$A$ is self-adjoint and $X$ is bounded commuting with $A$, why $AX$ is densely defined?

Question

Let $A$ be a self-adjoint linear operator on a Hilbert space and $X$ is a positive bounded linear operator on this Hilbert space. Assume that $X$ strongly commute with $A$ (commute with all the spectral projections of $A$).
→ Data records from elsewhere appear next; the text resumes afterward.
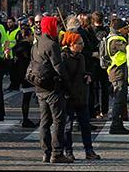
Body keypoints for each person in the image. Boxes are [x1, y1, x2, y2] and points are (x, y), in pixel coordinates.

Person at [29, 16, 73, 163]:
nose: (59, 29)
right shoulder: (51, 44)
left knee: (44, 121)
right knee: (59, 120)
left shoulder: (36, 43)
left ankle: (46, 152)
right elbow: (58, 67)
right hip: (53, 87)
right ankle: (57, 152)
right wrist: (68, 84)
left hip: (40, 86)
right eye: (57, 26)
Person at [61, 32, 100, 161]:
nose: (82, 46)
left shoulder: (81, 57)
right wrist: (68, 91)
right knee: (68, 126)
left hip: (81, 95)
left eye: (82, 43)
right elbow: (63, 77)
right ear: (71, 44)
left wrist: (88, 75)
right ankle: (68, 151)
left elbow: (85, 71)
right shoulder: (63, 57)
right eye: (79, 43)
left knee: (85, 125)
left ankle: (89, 150)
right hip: (68, 96)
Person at [107, 18, 129, 134]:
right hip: (117, 72)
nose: (127, 31)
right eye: (126, 29)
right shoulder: (116, 40)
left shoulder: (113, 37)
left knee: (120, 99)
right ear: (120, 29)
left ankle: (118, 123)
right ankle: (115, 124)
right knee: (118, 100)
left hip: (118, 72)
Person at [14, 26, 36, 128]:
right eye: (32, 35)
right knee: (32, 98)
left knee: (26, 98)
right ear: (27, 36)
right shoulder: (28, 47)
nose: (33, 37)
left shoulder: (17, 46)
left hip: (21, 74)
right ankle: (26, 120)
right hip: (29, 74)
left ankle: (25, 119)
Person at [6, 17, 21, 91]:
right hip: (8, 54)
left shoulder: (17, 31)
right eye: (8, 22)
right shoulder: (8, 31)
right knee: (11, 72)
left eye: (10, 22)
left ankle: (16, 86)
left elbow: (18, 43)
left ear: (14, 22)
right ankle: (12, 85)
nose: (9, 24)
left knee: (15, 72)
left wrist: (16, 54)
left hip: (14, 54)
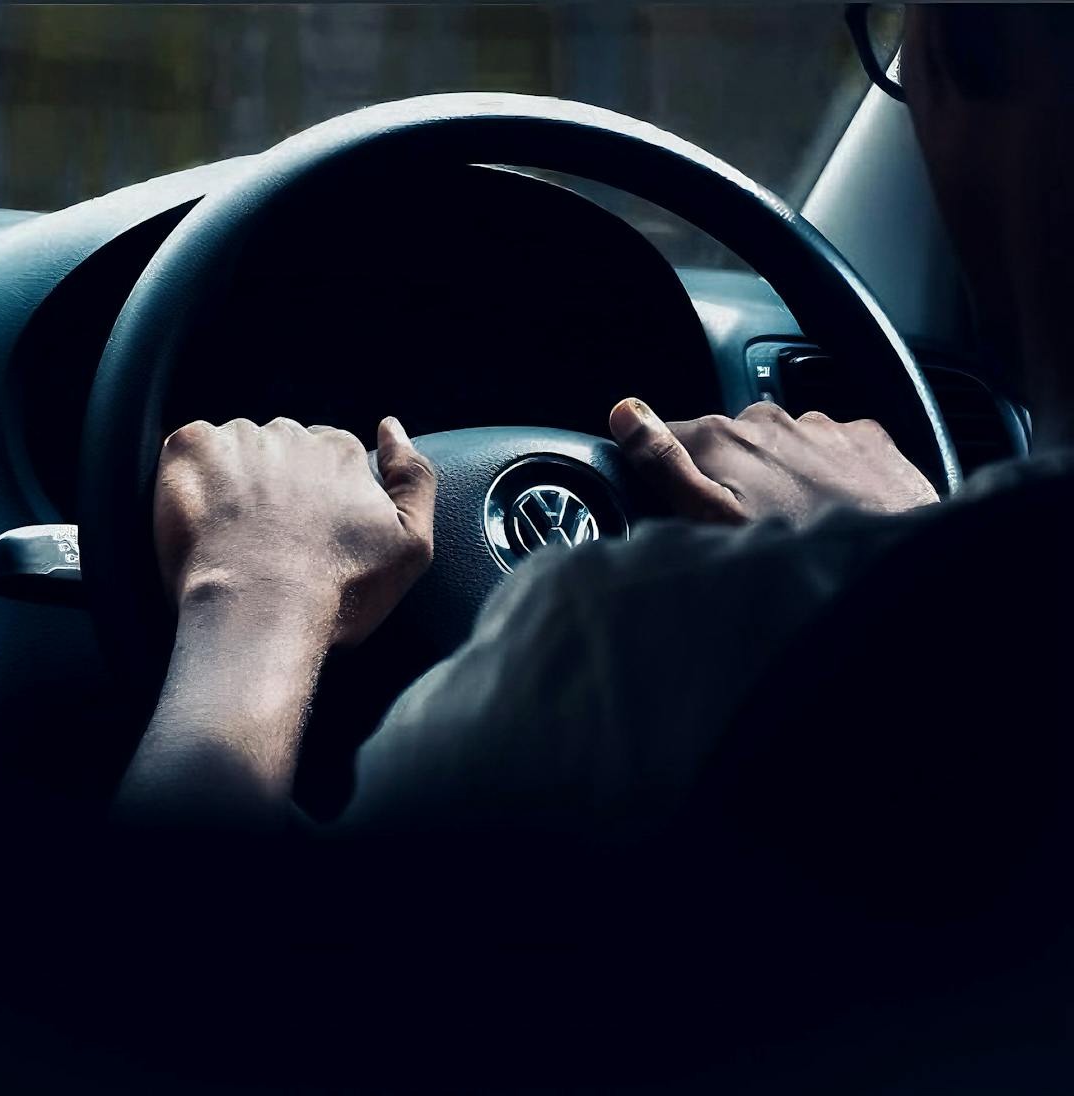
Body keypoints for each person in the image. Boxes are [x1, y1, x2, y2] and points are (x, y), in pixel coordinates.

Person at [106, 6, 1073, 1078]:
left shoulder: (627, 652)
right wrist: (897, 555)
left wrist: (252, 597)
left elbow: (167, 1010)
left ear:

How to show that $AX$ is densely defined?

Answer 1

If $A = \int \lambda dE(\lambda)$ is the spectral representation, then you are given that $E[a,b]$ commutes with $X$ for all finite $a,b$. $AE[a,b]$ is defined on all of $\mathcal{H}$. So, $AXE[a,b]=AE[a,b]X$ is defined on all of $\mathcal{H}$. The set of all $E[a,b]\mathcal{H}$ is dense in $\mathcal{H}$ because $E[a,b]x\rightarrow x$ as $a,b\rightarrow-\infty,\infty$, respectively.

Answer 2

Another way of seeing this is (you don't even have to assume that $A$ is self-adjoint just a densely defined $A$ will do): Since $XA\subset AX$, we have $D(XA)=D(A)\subset D(AX)\subset H$ and hence passing to the closure in $H$ as $A$ is densely defined yields $\overline{D(AX)}=H$.